[[ Dataset entries, beginning ]]

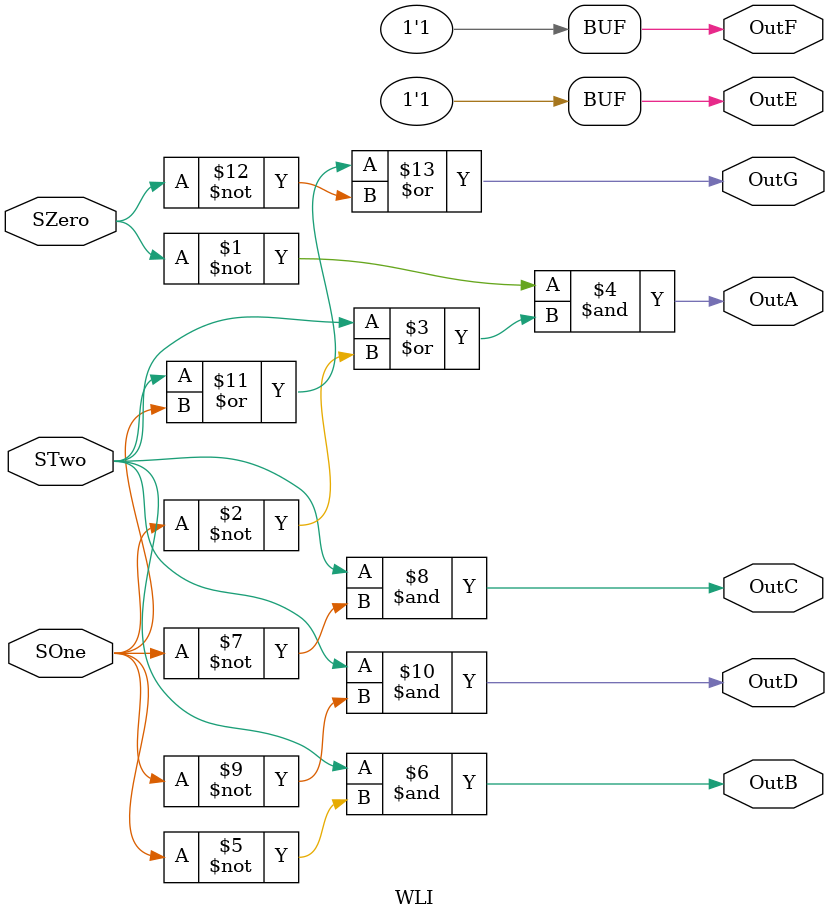
<source format=v>
module WLI (

	 input wire SZero,
    input wire SOne,
	 input wire STwo,
	 output wire OutA,
	 output wire OutB,
	 output wire OutC,
	 output wire OutD,
	 output wire OutE,
	 output wire OutF,
	 output wire OutG
);

	assign OutA = (~SZero) & ( STwo | (~SOne) );
	assign OutB = STwo & (~SOne);
	assign OutC = STwo & (~SOne);
	assign OutD = (STwo) & (~SOne);
	assign OutE = 1'b1;
	assign OutF = 1'b1;
	assign OutG = STwo | (SOne) | (~SZero);
	
endmodule


</source>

[[ Dataset entries, end ]]

(Work order)
Each line from the one that contains "assign OutB = STwo & (~SOne);" through the last line of the listing above should be written out exactly, and no other line.

(Result for this exercise)
	assign OutB = STwo & (~SOne);
	assign OutC = STwo & (~SOne);
	assign OutD = (STwo) & (~SOne);
	assign OutE = 1'b1;
	assign OutF = 1'b1;
	assign OutG = STwo | (SOne) | (~SZero);
	
endmodule


</source>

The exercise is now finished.